Bir çocuğa ilgiyle ve korkusuzca davranılmalı

Ebeveyn olarak başarısız olmaktan korkan anne ve babalar vardır. Çocuklarına en iyi doğum günü partisini yapmazlarsa, en iyi okullara gönderemezlerse veya okuldaki arkadaşlarının giydiği markanın kıyafetlerini çocuklarına alamazlarsa başarısız olacaklarına inanırlar. Aslında bir şekilde, hiç sahip olamadıkları şeyleri çocukları için mümkün kılmak istiyorlar.

Herkesin, konu çocuklarını yetiştirmek olunca özgür olduğu açık, ancak çoğu zaman çocukların nasıl olduğunu ve kafalarından geçen şeyleri unutuyoruz. Onlara sağlamamız gereken şeylere odaklanıyoruz ve esas ihtiyaç duydukları şeyi fark edemiyoruz: biz.
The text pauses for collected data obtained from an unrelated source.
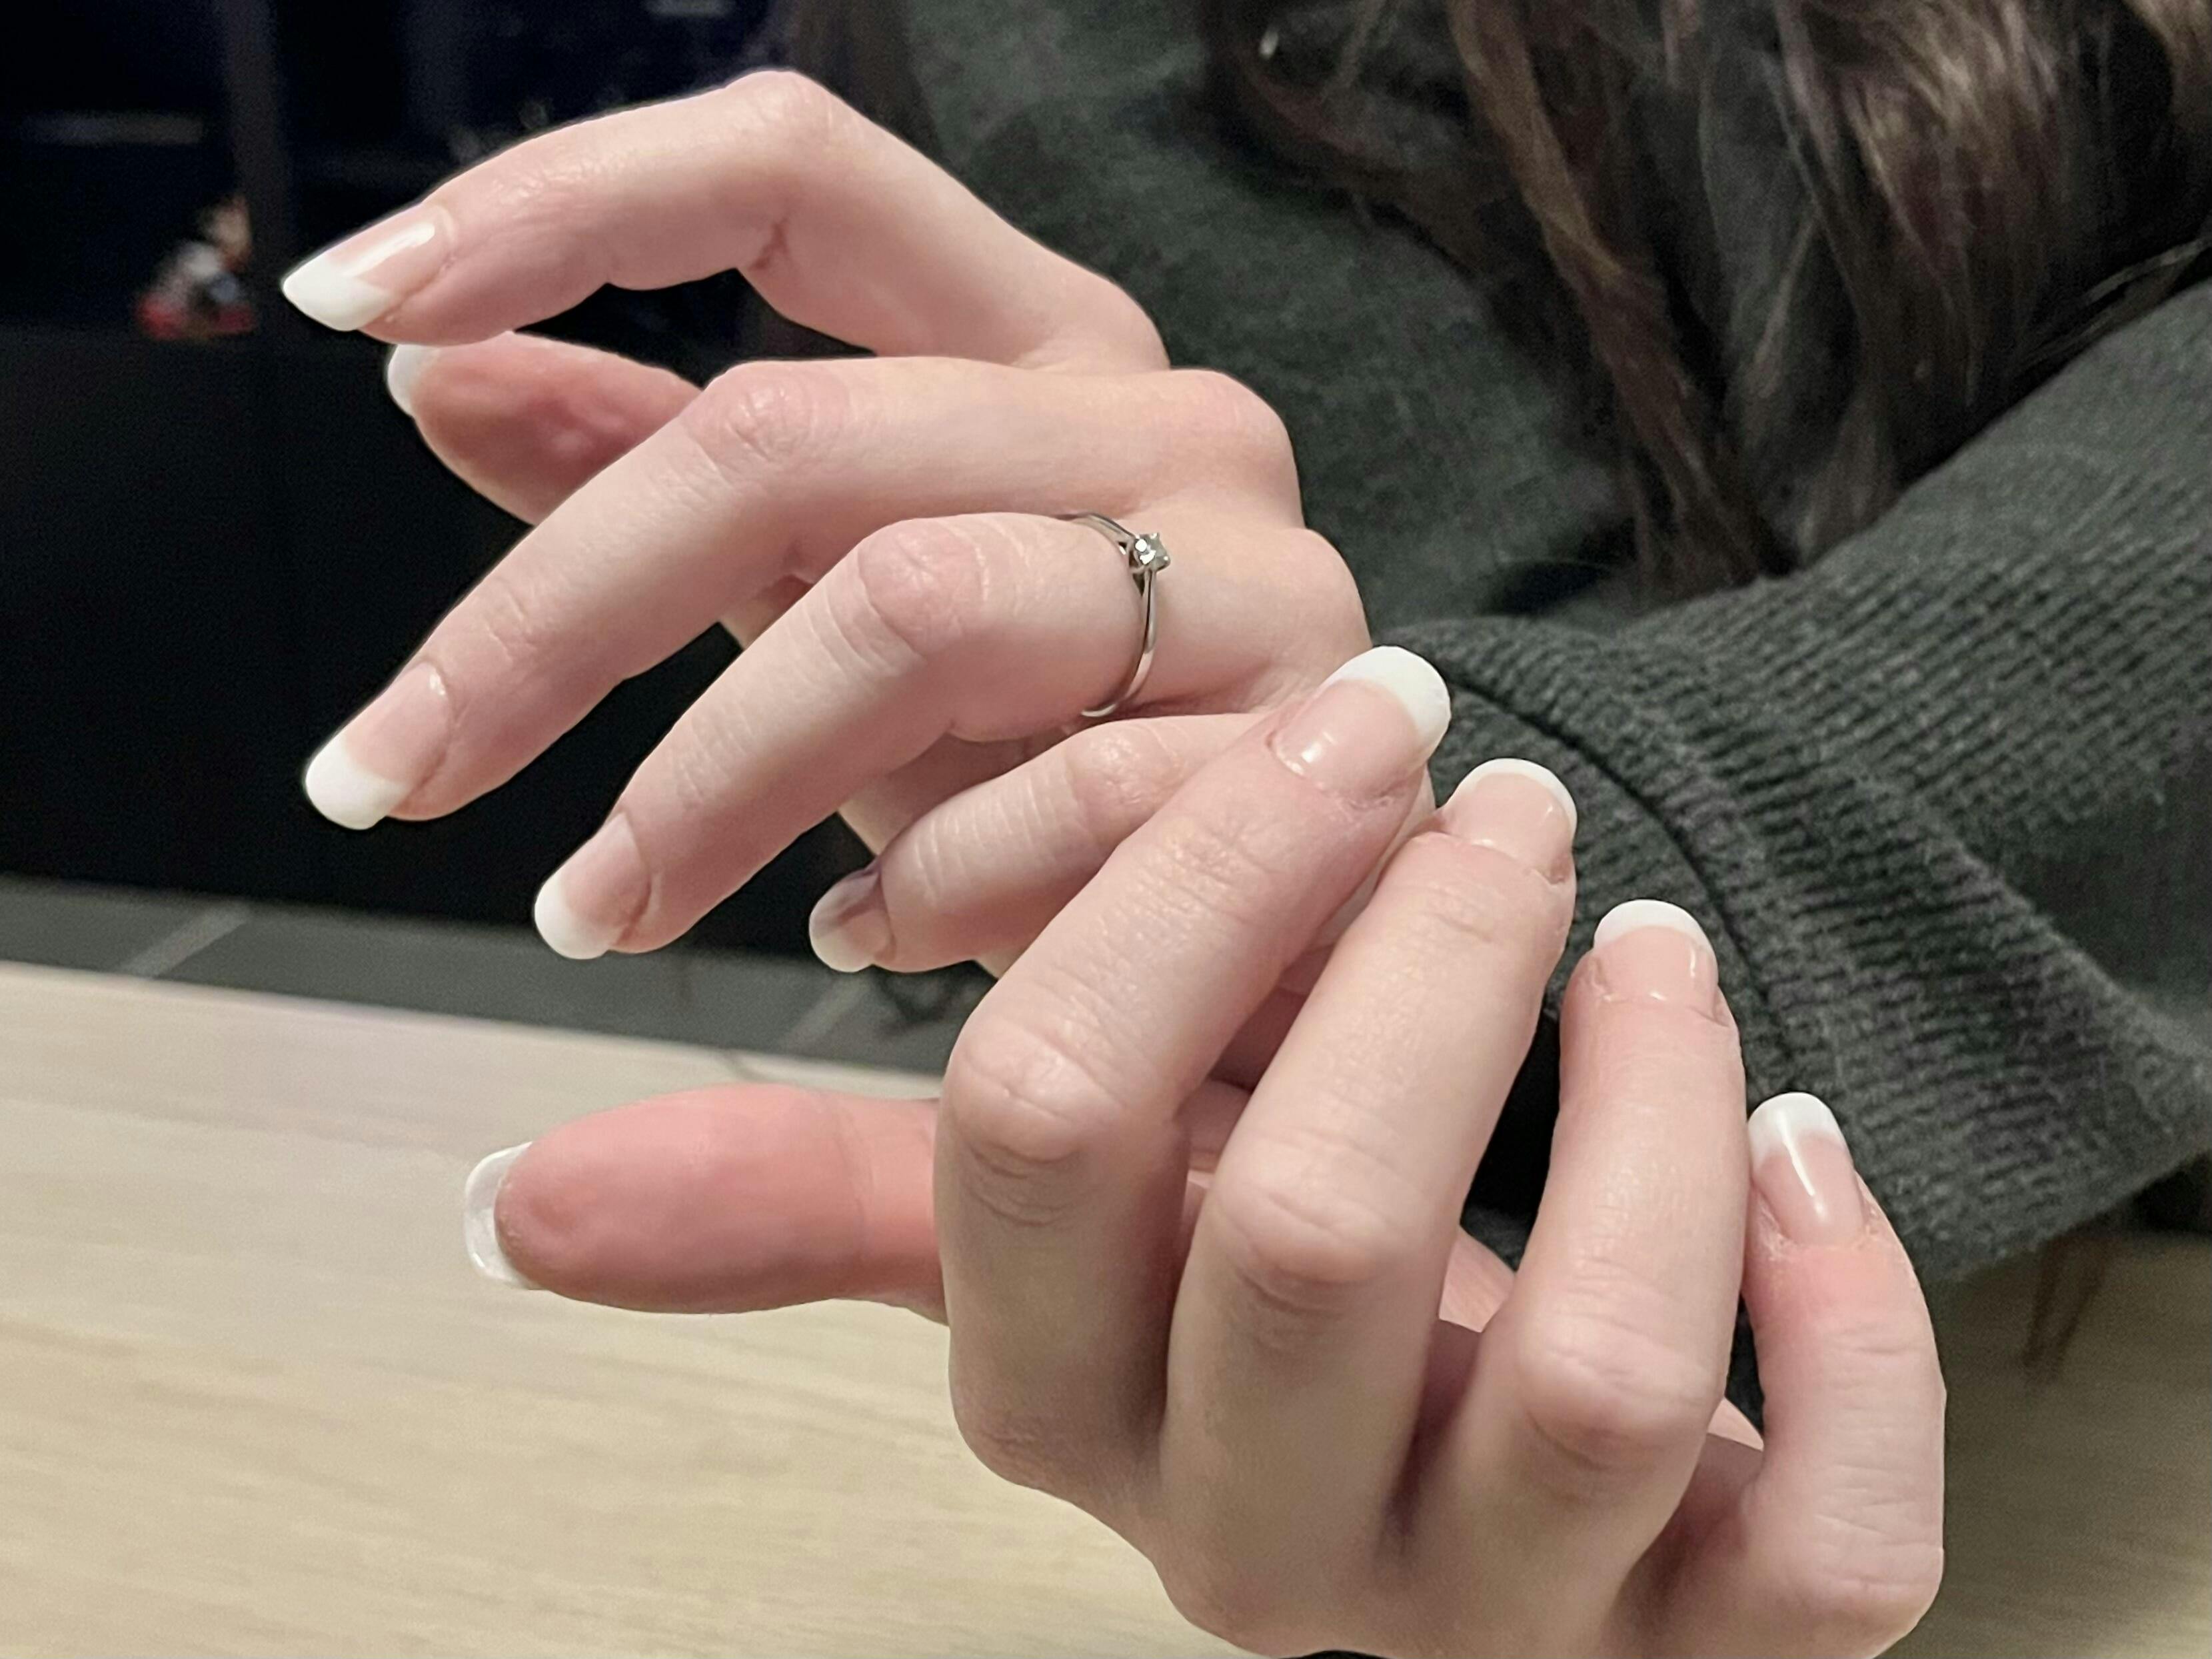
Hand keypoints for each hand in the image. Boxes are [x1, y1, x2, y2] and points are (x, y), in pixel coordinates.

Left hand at [287, 71, 1369, 967]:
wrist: (1320, 933)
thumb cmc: (1067, 765)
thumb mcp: (844, 614)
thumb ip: (668, 490)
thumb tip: (441, 375)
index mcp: (1039, 343)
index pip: (791, 171)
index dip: (568, 203)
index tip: (358, 305)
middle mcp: (1160, 419)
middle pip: (791, 433)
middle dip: (549, 612)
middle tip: (391, 765)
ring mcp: (1255, 575)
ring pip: (907, 609)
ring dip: (704, 784)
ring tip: (593, 910)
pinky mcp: (1311, 754)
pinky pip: (1056, 800)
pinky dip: (914, 890)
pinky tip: (851, 940)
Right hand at [469, 648, 1944, 1655]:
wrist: (1480, 1524)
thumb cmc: (1244, 1312)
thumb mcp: (1033, 1254)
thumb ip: (807, 1206)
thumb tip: (502, 1206)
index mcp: (1058, 1399)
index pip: (1050, 1121)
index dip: (1192, 883)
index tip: (1349, 727)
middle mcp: (1244, 1542)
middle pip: (1313, 1228)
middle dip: (1424, 960)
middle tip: (1500, 792)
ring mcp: (1490, 1624)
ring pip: (1584, 1374)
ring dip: (1632, 1103)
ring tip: (1646, 944)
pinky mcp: (1720, 1656)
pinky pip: (1825, 1539)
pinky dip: (1841, 1312)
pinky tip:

  • Çocuklar küçük yetişkinler değildir; onlar, dünyayı sizinle ve sizin kalbinizle anlaması gereken bir kişilerdir.
  • Bir çocuk her zaman, yetişkinlerin aksine manipülasyon ve kötü niyetledeğil, ihtiyaçları doğrultusunda davranır. Bu talepler karşısında sezgilerimizle hareket etmeliyiz.
  • Her şeyin ötesinde, bir çocuğa ilgiyle yaklaşılmalıdır. Çocuklarımızın aslında marka kıyafetlere veya yalnız oynayabilecekleri elektronik oyuncaklara ihtiyaçları yoktur. Sizin zamanınıza, sizin ona örnek olmanıza, yatarken ona sarılmanıza
    ve sokağın karşısına geçerken ona sarılmanıza ihtiyacı vardır.

Kendi kendini düzenleyen yetiştirme: anlamak ve yanında olmak

Kendi kendini düzenleyen yetiştirme (çocuk bakımı), psikiyatrist Wilhelm Reich tarafından formüle edilen bağlanma teorilerinden beslenir. Bu teoriler, çocuklukla, onların zamanıyla ve ihtiyaçlarıyla daha iyi iletişim kurmaya yarayan birtakım anahtar kavramları öne çıkarır.

İlginç olan şey, kendi kendine düzenlemenin, hayatla eş anlamlı olarak anlaşılması. Çünkü, çocukların yaşadığı çatışmalara kimi zaman çocukluğu ve çocukları anlamayan toplumlar sebep olur ve kendi ihtiyaçları olan çocuğu anlamak için, öncelikle kendi kişisel karmaşamızla başa çıkmamız gerek.

Kendi kendini düzenleyen yetiştirme şeklinin anahtarları

Kendi kendini düzenlemeli çocuk bakımı bize çocuklukları boyunca saygıyla davranılmış ve ebeveynlerinin ne kadar saygılı olduğunu görmüş çocukların, büyüdüklerinde saygılı birer yetişkine dönüşeceğini söylüyor.

Bunların hepsi iyi ama… Böyle bir şeyi nasıl başaracağız? Kendi kendini düzenlemeli çocuk bakımı bize dünyaya mutlu yetişkinler vermenin yollarını nasıl öğretecek?

  • Bir çocuk mutlaka, özellikle zor zamanlarda, anlaşıldığını ve yalnız olmadığını hissetmeli. Hayal kırıklığına uğrarsa eğer çocuğunuz, dünyanın bir parçası olduğunu hissedemeyecektir.
  • Çocukları temelinde sevgi ve yakınlık olan sağlıklı bir bağ ile eğitmeliyiz. Bu şekilde, çocuk bağımsızlığına giden adımlarında kendinden emin olacaktır.
  • Çocuğun sesi her zaman duyulmalıdır. Çünkü güldüklerinde ve ağladıklarında, soru sorduklarında veya bir şeyler önerdiklerinde onların da dikkate alınması gerekir.
  • Kendi kendini düzenleyen çocuk bakımı bize, zihinsel eğitimin başlayacağı 7 yaşına kadar çocuklara oyunlarla ve eğlenceyle keşifler yapabileceği bir dönem sağlamamız gerektiğini söylüyor.
  • 5 duyusu ile etrafındaki şeylerle ve kendi yaşındaki insanlarla ilişkileri ile keyifle etkileşime geçmek, psikolojik gelişimlerini desteklemek için ilginç bir yol sunuyor.

Bununla beraber, çocuklarımızı büyütmek için hangi yolu seçersek seçelim, çocuklarımıza kesin ve büyülü formülle, yani sevgiyle davranmamız gerektiğini unutmamalıyız.